In turn, this depiction points to one more important aspect of affect, namely
space, understood as a series of conditioning environments that both prime and
‘cook’ affect. Such environments depend upon pre-discursive ways of proceeding
which both produce and allow changes in bodily state to occur (Thrift 2006b).
Changes in bodily state require understanding that essentially autonomic hormonal
and muscular reactions are continually transferring between people (and things)

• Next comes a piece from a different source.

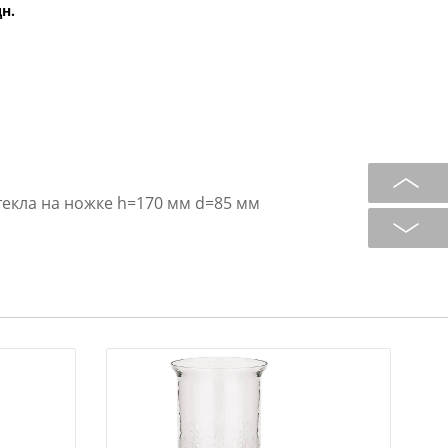
дн.
екла на ножке h=170 мм d=85 мм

in ways that are often difficult to track. At the same time, they challenge the idea
that the body is a fixed component of humanity. It might be more accurate to
liken humans to schools of fish briefly stabilized by particular spaces, temporary
solidifications which pulse with particular affects, most especially as devices like
books, screens and the internet act as new kinds of neural pathway, transmitting
faces and stances as well as discourse,^23 and providing myriad opportunities to
forge new reflexes. Thus, concentrating on affect requires a cartographic imagi-
nation in order to map out the movement between corporeal states of being which
is simultaneously a change in connectivity. Only a very limited range of spatial
models currently exist which can understand flows of imitation/suggestion, mainly
familiar cartographic motifs from diffusion studies, certain very general metaphors
that have arisen from the recent emphasis in social theory on mobility, a range of
models of the staging of space that can be found in performance studies (which
are usually excellent at showing how affect is conducted in intimate situations but
often tail off when it comes to mediated contexts), a set of artistic experiments
with sites of affective imitation that have often used the possibilities of modern
electronic media, and various kinds of conversation maps (Abrams and Hall 2006).